Mitteilungen 12/2008, Seite 543, Nr. 266
Familienleistungsgesetz – kommunale Spitzenverbände fordern Ausgleich für Mindereinnahmen infolge Kindergelderhöhung
Die Bundesregierung verabschiedete am 15. Oktober 2008 den Entwurf eines Familienleistungsgesetzes. Mit den Maßnahmen des Gesetzes sollen Familien über eine Anhebung von Kindergeld und Kinderfreibetrag sowie haushaltsnahe Dienstleistungen über eine bessere steuerliche Absetzbarkeit gefördert werden. Die Bundesvereinigung der kommunalen Spitzenverbände hat in ihrer Stellungnahme gegenüber dem Finanzausschuss des Bundestages einen finanziellen Ausgleich für einen Teil der Einkommensteuerausfälle von Ländern und Gemeinden gefordert. Die gemeindlichen Mindereinnahmen der Maßnahmen belaufen sich auf jährlich insgesamt rund 335 Millionen Euro und sind weit überwiegend (95%) auf das erhöhte Kindergeld bzw. den erhöhten Kinderfreibetrag zurückzuführen.
Der Gesetzentwurf vom 15. Oktober 2008 sieht eine Anhebung des Kinderfreibetrages für jedes Kind von 3.648 Euro um 192 Euro auf 3.840 Euro vor. Zusammen mit dem Freibetrag für Betreuung, Erziehung und Ausbildung von 2.160 Euro sollen die Freibeträge für jedes Kind damit von 5.808 Euro auf 6.000 Euro erhöht werden.
Das Kindergeld soll für erste und zweite Kinder um jeweils 10 Euro von 154 Euro auf 164 Euro, für dritte Kinder um 16 Euro von 154 Euro auf 170 Euro sowie für vierte und weitere Kinder um je 16 Euro von 179 Euro auf 195 Euro monatlich angehoben werden
Die Regelungen zur steuerlichen Berücksichtigung von Kinderbetreuungskosten werden – ohne materiell-rechtliche Änderungen – in einer Vorschrift zusammengefasst.
Jeweils zum Schuljahresbeginn erhalten Kinder und Jugendliche aus Familien, die auf Leistungen zum Lebensunterhalt nach dem SGB II oder SGB XII angewiesen sind, bis zum Abschluss der Jahrgangsstufe 10 jeweils zum Schuljahresbeginn einen zusätzlichen Betrag von 100 Euro für die Schule.

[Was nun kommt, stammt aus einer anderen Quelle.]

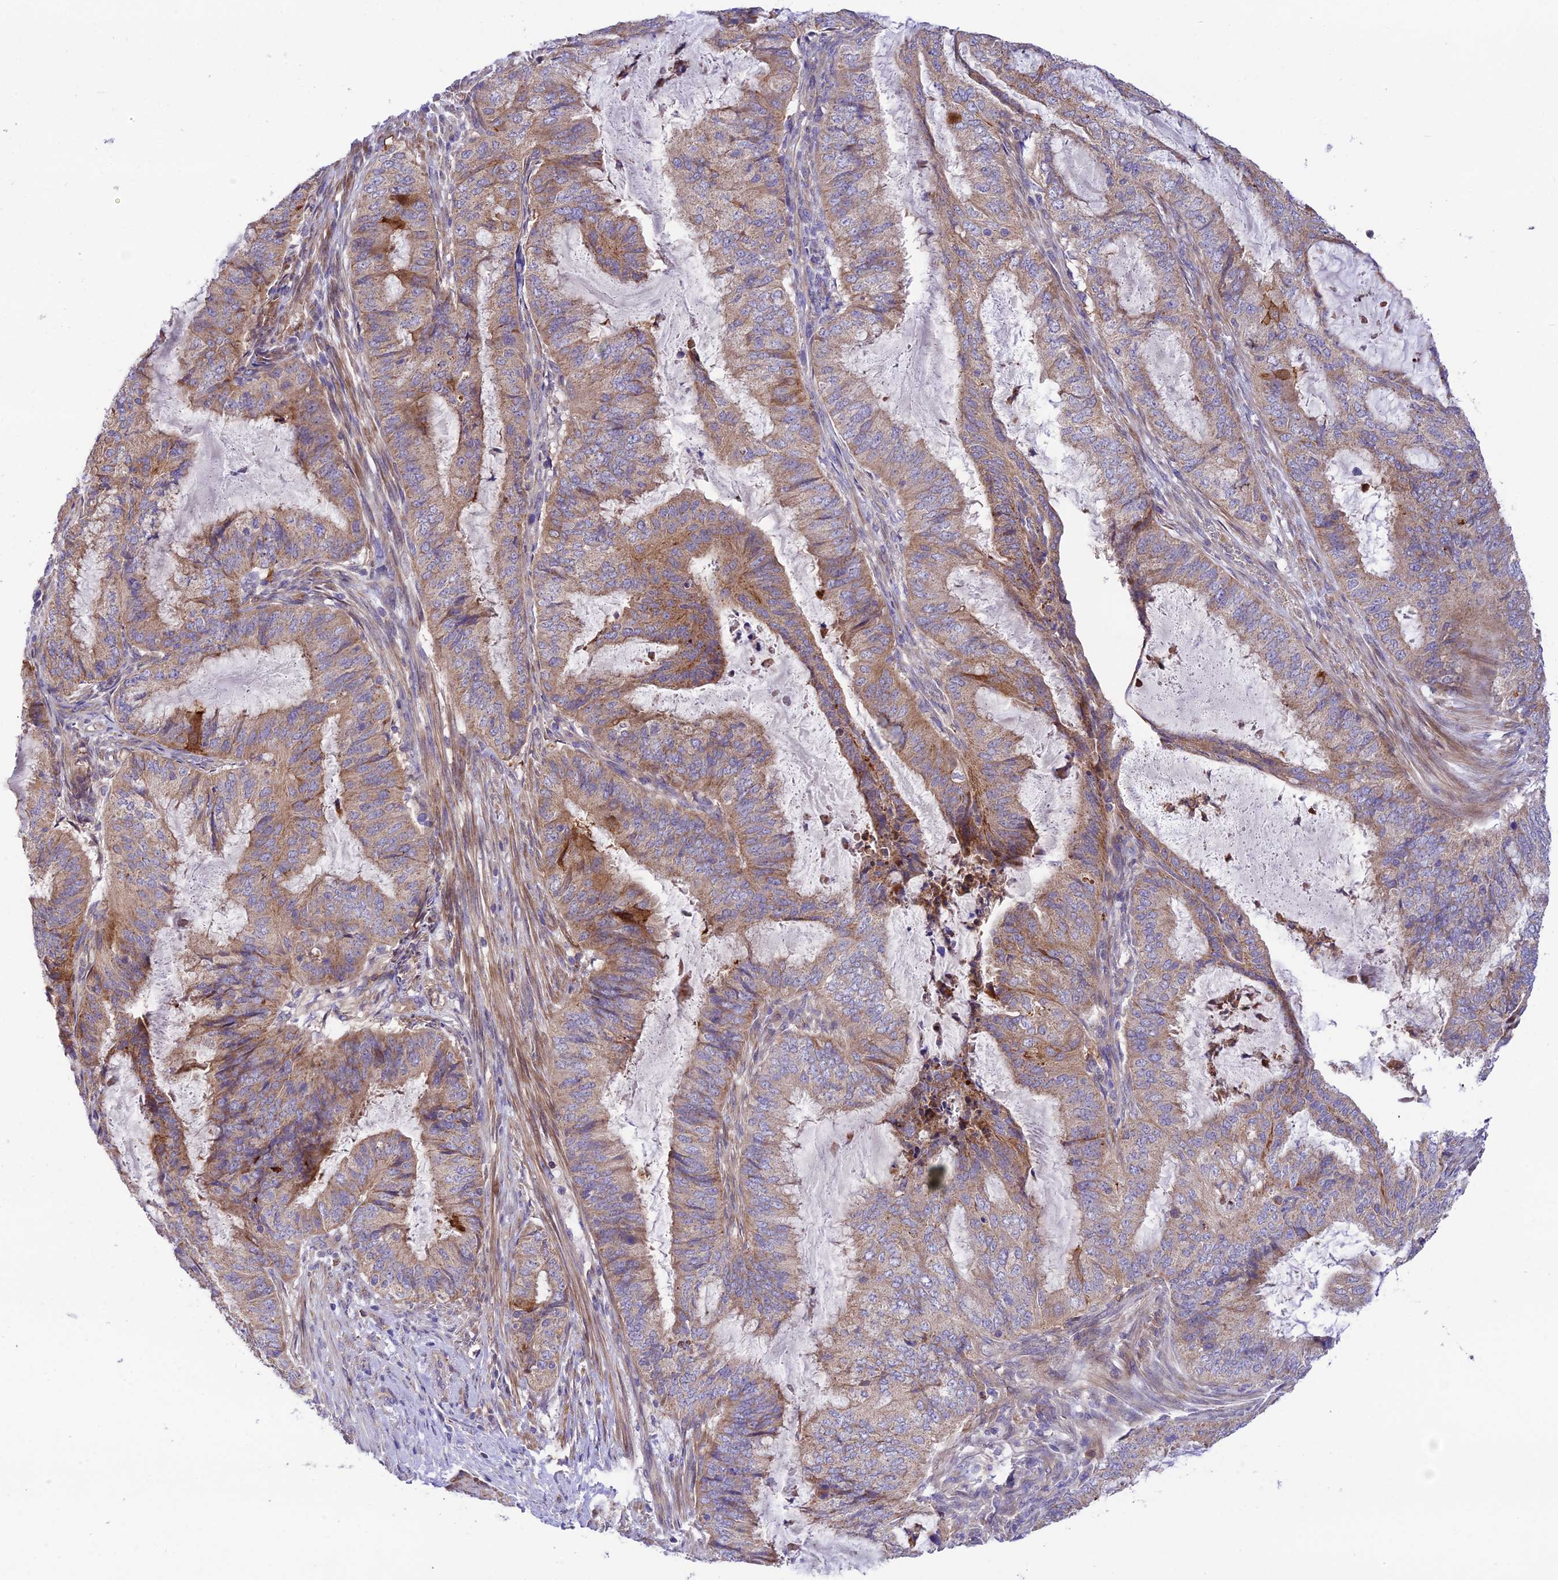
{"staining": {"intensity": "moderate", "quantity": ">75%", "location": "cytoplasmic/membranous"}, "tissue": "endometrial cancer", "cell_type": "Tumor cells", "image_type": "cancer", "snomed": [{"axis": "morphology", "description": "Adenocarcinoma, NOS"}, {"axis": "topography", "description": "Endometrium"}], "caption": "The photomicrograph displays immunohistochemical staining of endometrial cancer (adenocarcinoma). There is moderate cytoplasmic/membranous staining is appreciated in about >75% of tumor cells.", "gene": "TRIM43B", "patient": {"sex": "female", "age": 51}}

Die steuerlichen Regelungen zu haushaltsnahen sozialversicherungspflichtigen Beschäftigungsverhältnissen und haushaltsnahen Dienstleistungen einschließlich Pflegeleistungen, die bisher in mehreren gesonderten Tatbeständen erfasst waren, werden in einer Vorschrift zur Förderung privater Haushalte als Auftraggeber einer Dienstleistung bzw. als Arbeitgeber sozialversicherungspflichtig Beschäftigter zusammengefasst. Die Förderung wird deutlich ausgeweitet auf einheitlich 20 Prozent der Aufwendungen von bis zu 20.000 Euro, höchstens 4.000 Euro pro Jahr.
Aus Sicht der Kommunen ist die im Gesetzentwurf vorgesehene Aufteilung der Finanzierungslasten für die Kindergelderhöhung zu kritisieren. Deshalb hat die Bundesvereinigung der kommunalen Spitzenverbände gegenüber dem Finanzausschuss des Bundestages auf die Notwendigkeit einer Anpassung der Umsatzsteueranteile zugunsten von Ländern und Kommunen hingewiesen. Nachfolgend ist der Wortlaut der Stellungnahme vom 20. November 2008 wiedergegeben:
„Sehr geehrter Herr Oswald,
die Bundesregierung hat am 15. Oktober 2008 den Entwurf eines Familienleistungsgesetzes beschlossen, mit dem Familien gestärkt und private Haushalte als Arbeitgeber oder Auftraggeber besser unterstützt werden sollen. Dazu sollen ab dem 1. Januar 2009 Kindergeld und Kinderfreibetrag steigen, haushaltsnahe Dienstleistungen einschließlich Pflegeleistungen sowie haushaltsnahe sozialversicherungspflichtige Beschäftigungsverhältnisse steuerlich stärker gefördert und die Verfahren deutlich vereinfacht werden. Zudem sollen hilfebedürftige Kinder jeweils zum Schuljahresbeginn eine zusätzliche Leistung für Schulbedarf erhalten.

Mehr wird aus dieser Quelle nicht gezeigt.